# Selection
· · · · ·
Skip to content

F3Pipeline

F3Pipeline

Bases: SequentialPipeline

A flexible sequential pipeline implementation for machine learning workflows.

F3Pipeline allows chaining multiple filters together and applying metrics for evaluation. It supports fitting, predicting, and evaluating data through the pipeline.

Key Features
  • Sequential application of multiple filters
  • Support for various metrics for evaluation
  • Configurable data storage and logging options
Usage
from framework3.plugins.pipelines.sequential import F3Pipeline
from framework3.plugins.filters.transformation import PCAPlugin
from framework3.plugins.filters.classification import ClassifierSVMPlugin
from framework3.plugins.metrics.classification import F1, Precision, Recall
from framework3.base import XYData
import numpy as np

# Create a pipeline with PCA and SVM
pipeline = F3Pipeline(
    filters=[
        PCAPlugin(n_components=2),
        ClassifierSVMPlugin(kernel='rbf', C=1.0)
    ],
    metrics=[F1(), Precision(), Recall()]
)

# Prepare some dummy data
X = XYData(value=np.random.rand(100, 10))
y = XYData(value=np.random.randint(0, 2, 100))

# Fit the pipeline
pipeline.fit(X, y)

# Make predictions
y_pred = pipeline.predict(X)

# Evaluate the pipeline
results = pipeline.evaluate(X, y, y_pred)
print(results)

Attributes:

Name Type Description
filters List[BaseFilter]

List of filters to be applied in the pipeline.

metrics List[BaseMetric]

List of metrics for evaluation.

overwrite bool

Whether to overwrite existing data in storage.
· · · · ·
# Recorded information
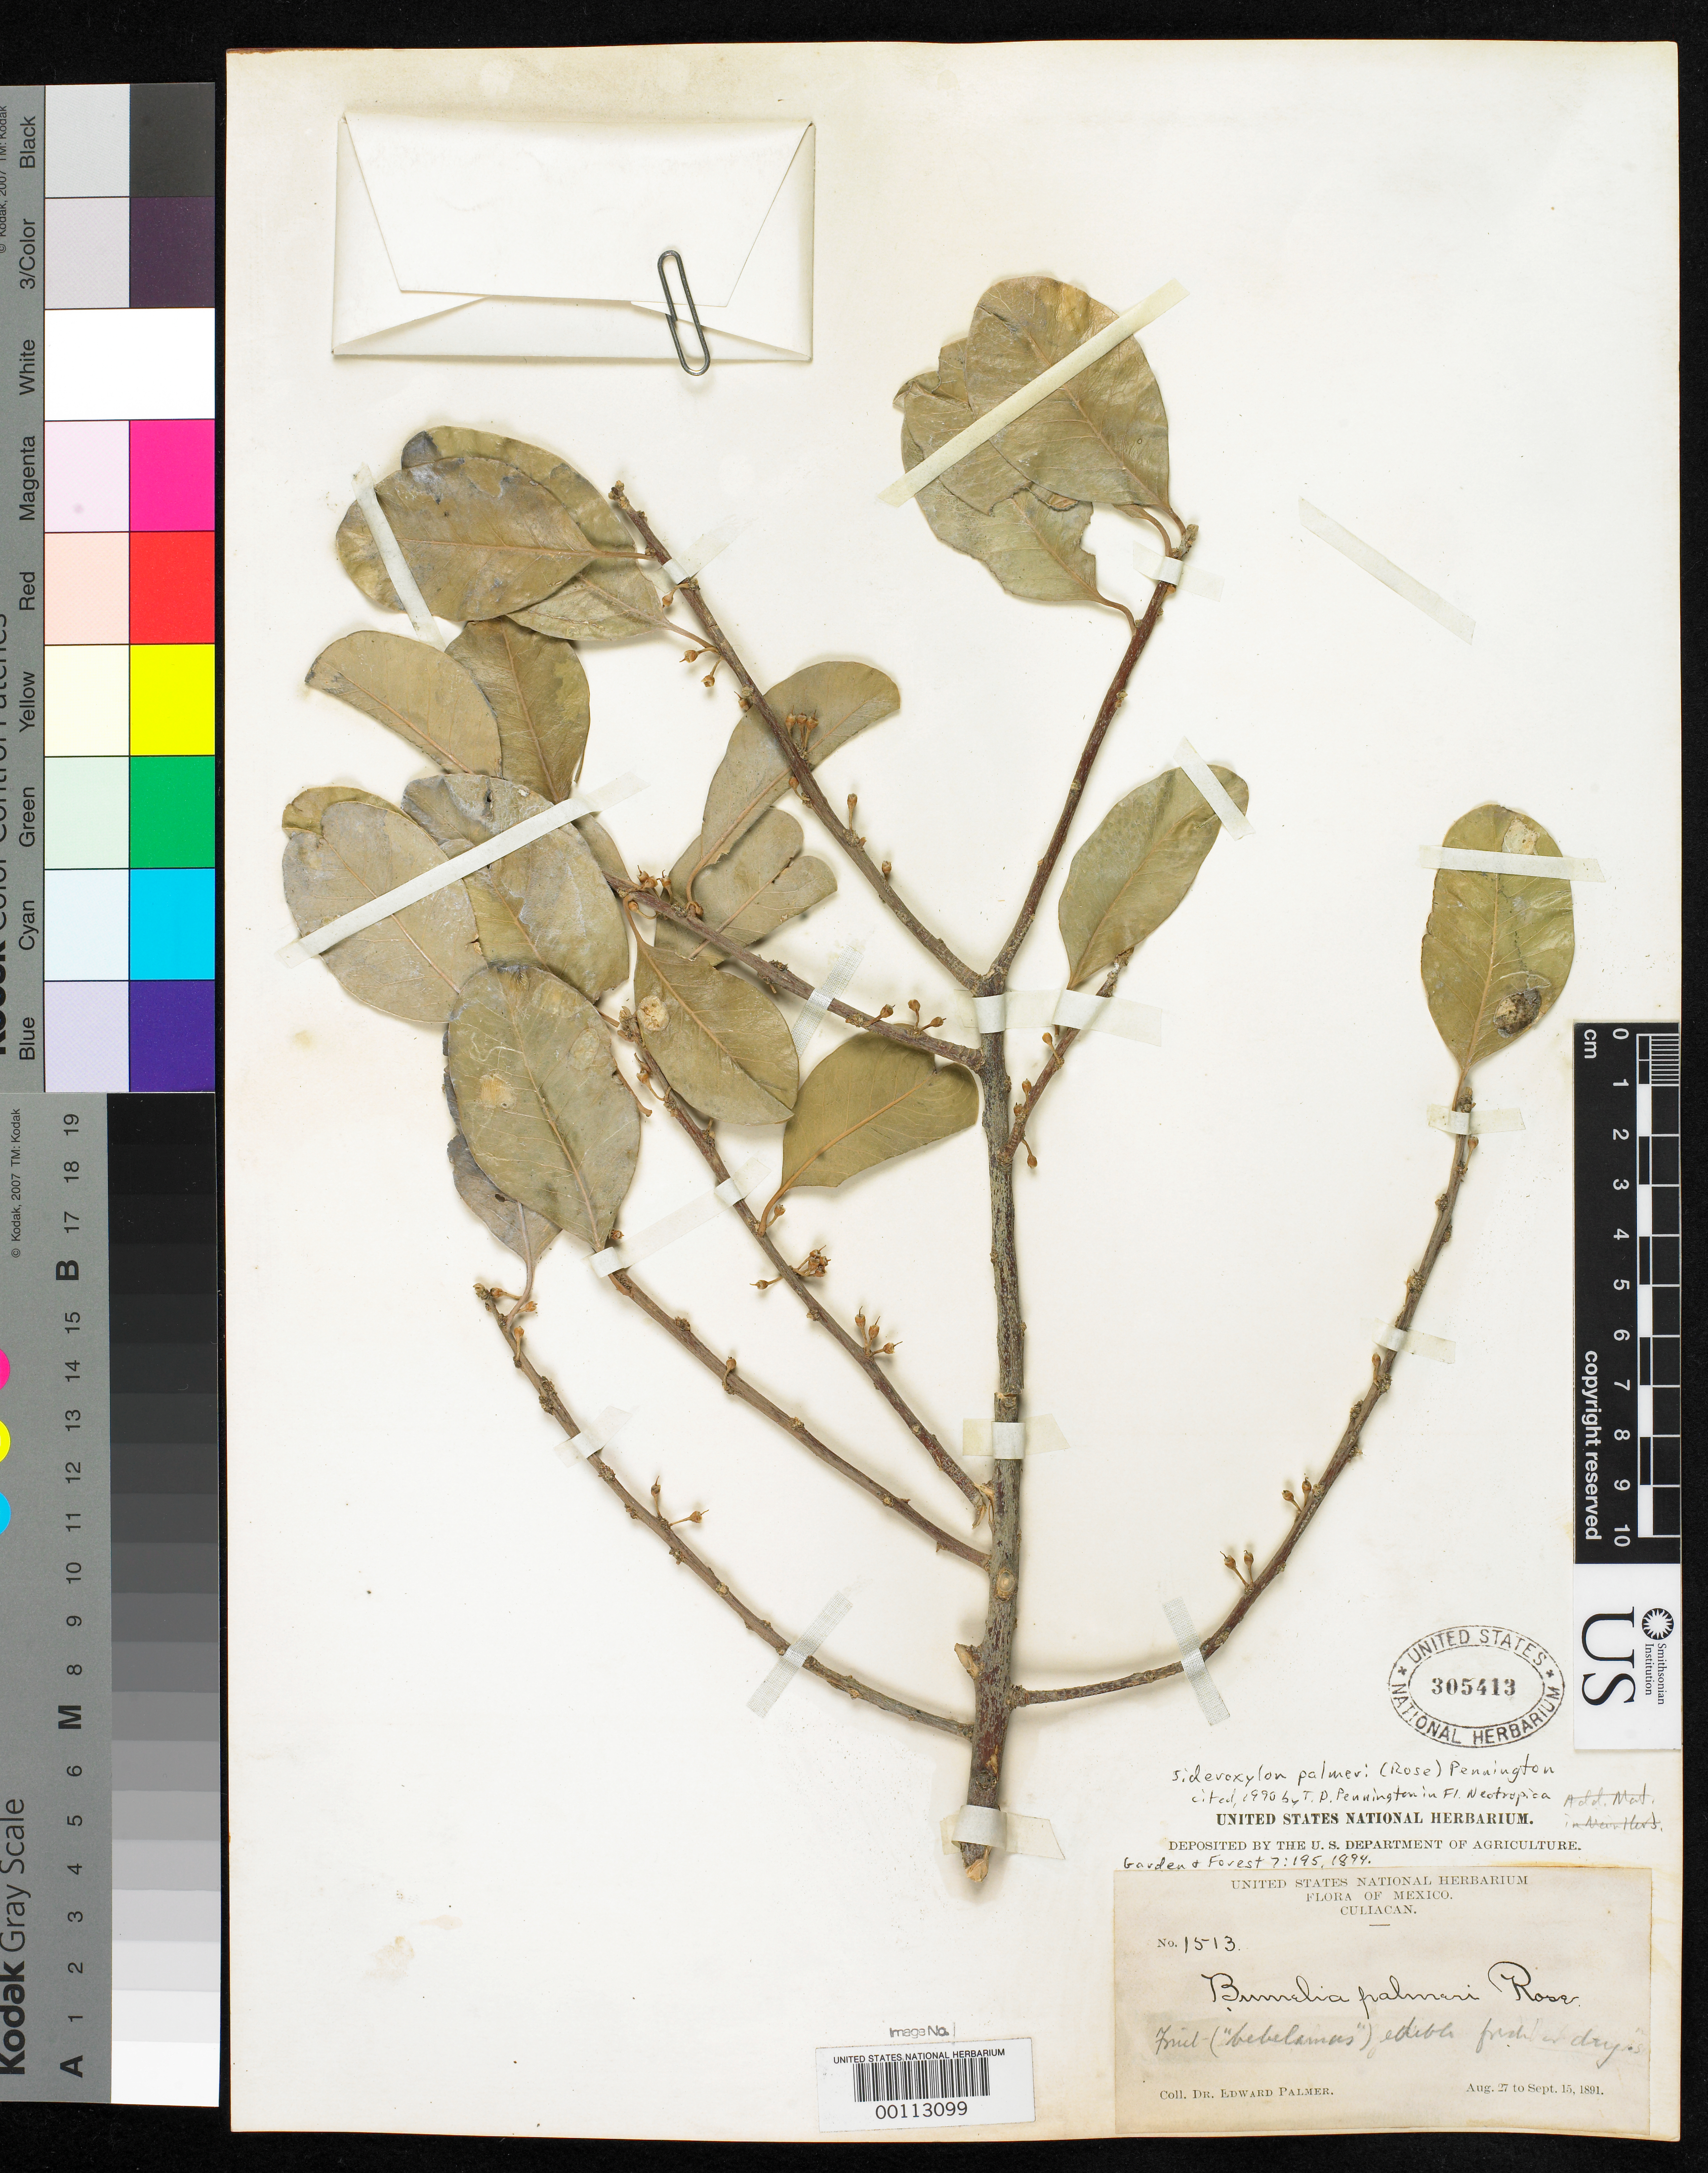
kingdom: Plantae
· · · · ·
# Exercise brief
Can you transcribe the passage of the F3Pipeline documentation starting at "# Prepare some" and ending at "pipeline.evaluate(X, y, y_pred)"?

# Finished exercise
# Prepare some dummy data
X = XYData(value=np.random.rand(100, 10))
y = XYData(value=np.random.randint(0, 2, 100))

# Fit the pipeline
pipeline.fit(X, y)

# Make predictions
y_pred = pipeline.predict(X)

# Evaluate the pipeline
results = pipeline.evaluate(X, y, y_pred)